Jackson Brewery opens on Decatur St. In addition to Jackson beer, it produced Fabacher, Bohemian Hof-Brau, Tex, 4-X and Sabena beer.
The New Orleans Brewing Association forms in order to combat the practice of English brewing syndicates looking to buy American breweries to expand their market shares. The alliance of all the breweries in the city makes them too large to be purchased.
J.J. Weckerling opens a second branch of his Louisiana Brewing Company on Jackson Avenue at Tchoupitoulas. The main building is still standing and is now part of a marine repair works. The bottling plant (on the uptown corner of Tchoupitoulas and Jackson) was demolished; that lot remains empty to this day.
New Orleans is known as the “Brewing Capital of the South,” with about fifty breweries listed in the city directory.
The first refrigeration equipment is installed in the Old Canal Brewery at Toulouse and Villere Streets.
Eagle Brewery opens at 1640 Tchoupitoulas (currently an electrical station).
The Lemp Brewing Co. of St. Louis, Missouri, begins shipping lager to New Orleans.
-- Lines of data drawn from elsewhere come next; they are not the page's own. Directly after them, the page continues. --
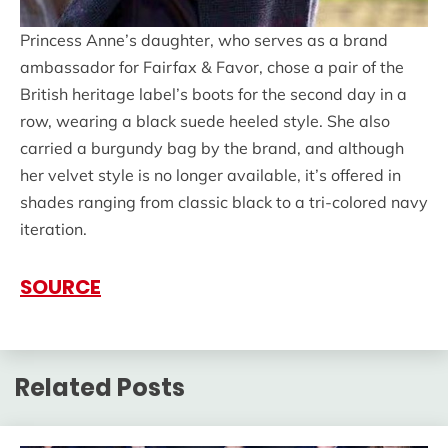
Princess Anne’s daughter, who serves as a brand
ambassador for Fairfax & Favor, chose a pair of the
British heritage label’s boots for the second day in a
row, wearing a black suede heeled style. She also
carried a burgundy bag by the brand, and although
her velvet style is no longer available, it’s offered in
shades ranging from classic black to a tri-colored navy
iteration.
SOURCE
Related Posts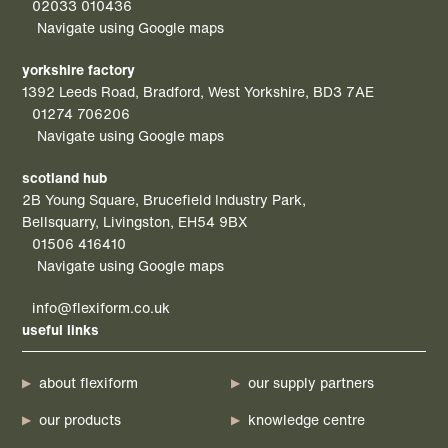
02033 010436
Navigate using Google maps
yorkshire factory
1392 Leeds Road, Bradford, West Yorkshire, BD3 7AE
01274 706206
Navigate using Google maps
scotland hub
2B Young Square, Brucefield Industry Park,
Bellsquarry, Livingston, EH54 9BX
01506 416410
Navigate using Google maps
info@flexiform.co.uk
useful links
about flexiform
our supply partners
our products
knowledge centre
Due to river transit, quite a large amount of beer is lost due to both freezing barrels in the winter and exploding barrels in the summer.
The first New Orleans brewery, The Brasserie, opens in what is now the Bywater section of New Orleans. Owned by Pierre Dreux and his brother Mathurin, it was essentially a plantation that made its money by supplying beer to Nouvelle Orleans.